• _Saved data entries_:
────────────────────
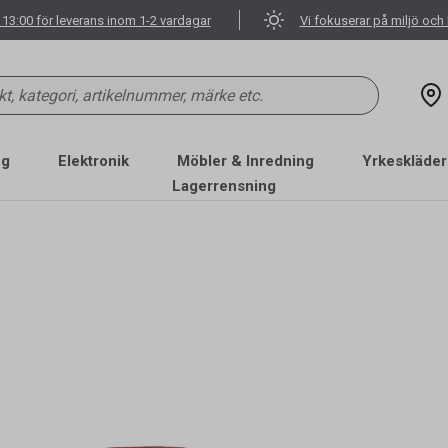
 13:00 för leverans inom 1-2 vardagar
Vi fokuserar på miljö och 
ng
Elektronik
Möbler & Inredning
Yrkeskläder
Lagerrensning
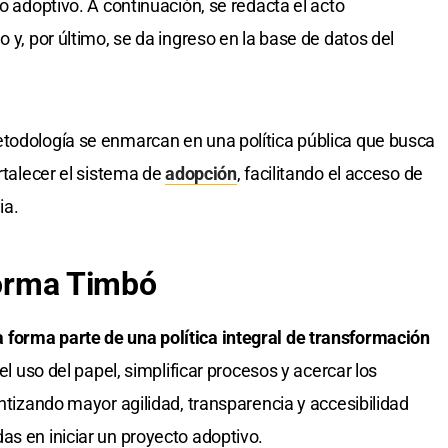
to adoptivo. A continuación, se redacta el acto
 y, por último, se da ingreso en la base de datos del
etodología se enmarcan en una política pública que busca
ortalecer el sistema de
adopción
, facilitando el acceso de
ia.
aforma Timbó
forma parte de una política integral de transformación
el uso del papel, simplificar procesos y acercar los
antizando mayor agilidad, transparencia y accesibilidad
as en iniciar un proyecto adoptivo.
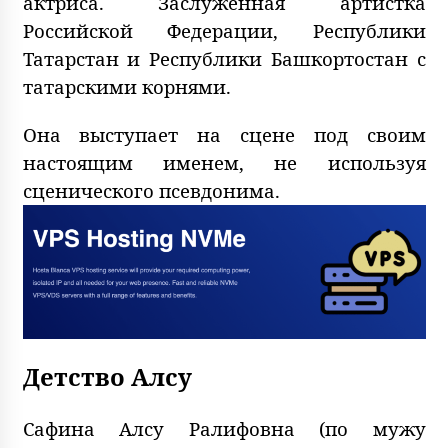
актриса. Заслуженная артистка
Российской Федерации, Республики
Татарстан и Республики Башкортостан с
татарскими корнями.
Она выступает на сцене под своим
настоящим именем, не используя
сценического псевдонима.
Детство Алсу
Сафина Алсу Ралифовна (по мужу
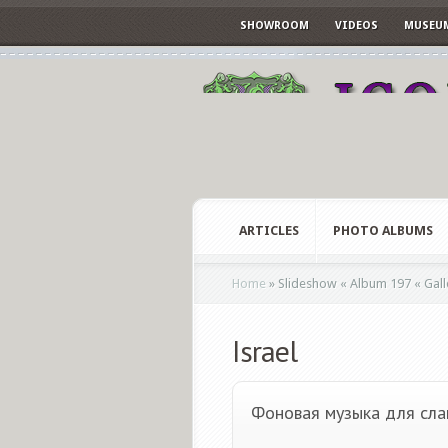
SHOWROOM
VIDEOS
MUSEU
ARTICLES
PHOTO ALBUMS
Home
»
Slideshow « Album 197 « Galle
Israel
Фоновая музыка для сла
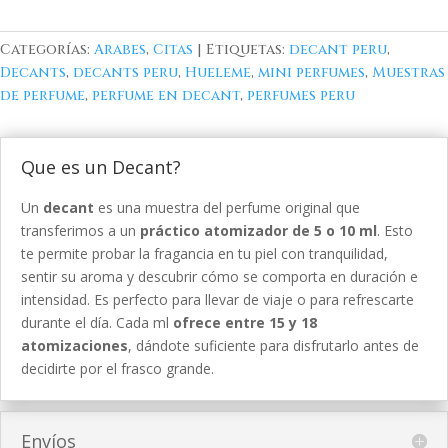
Categorías:
Arabes
,
Citas
Etiquetas:
decant peru
,
Decants
,
decants peru
,
Hueleme
,
mini perfumes
,
Muestras
de perfume
,
perfume en decant
,
perfumes peru
Que es un Decant?
Un
decant
es una muestra del perfume original que
transferimos a un
práctico atomizador de 5 o 10 ml
. Esto
te permite probar la fragancia en tu piel con tranquilidad,
sentir su aroma y descubrir cómo se comporta en duración e
intensidad. Es perfecto para llevar de viaje o para refrescarte
durante el día. Cada ml
ofrece entre 15 y 18
atomizaciones
, dándote suficiente para disfrutarlo antes de
decidirte por el frasco grande.
Envíos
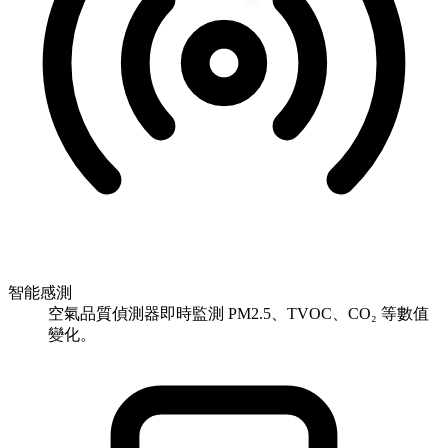
智能感測
空氣品質偵測器即時監測 PM2.5、TVOC、CO₂ 等數值
變化。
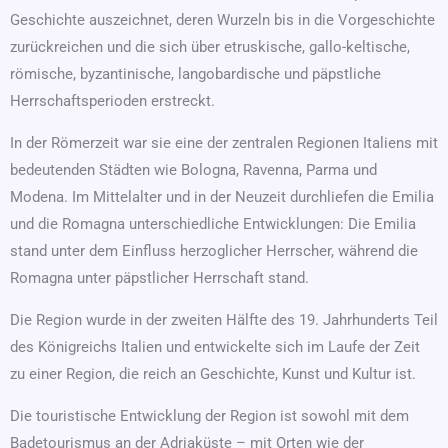
Geschichte auszeichnet, deren Wurzeln bis in die Vorgeschichte
zurückreichen und die sich über etruskische, gallo-keltische,
römische, byzantinische, langobardische und päpstliche
Herrschaftsperioden erstreckt.
In der Römerzeit war sie eine der zentralen Regionen Italiens mit
bedeutenden Städten wie Bologna, Ravenna, Parma und
Modena. Im Mittelalter und in der Neuzeit durchliefen die Emilia
und die Romagna unterschiedliche Entwicklungen: Die Emilia
stand unter dem Einfluss herzoglicher Herrscher, während die
Romagna unter päpstlicher Herrschaft stand.
Die Region wurde in der zweiten Hälfte des 19. Jahrhunderts Teil
des Königreichs Italien und entwickelte sich im Laufe der Zeit
zu einer Region, die reich an Geschichte, Kunst und Kultur ist.
Die touristische Entwicklung der Region ist sowohl mit dem
Badetourismus an der Adriaküste – mit Orten wie der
────────────────────
• _Work request_: Working through the entries line by line, count those containing "Romagna" and report only the number.

• _Task solution_: 2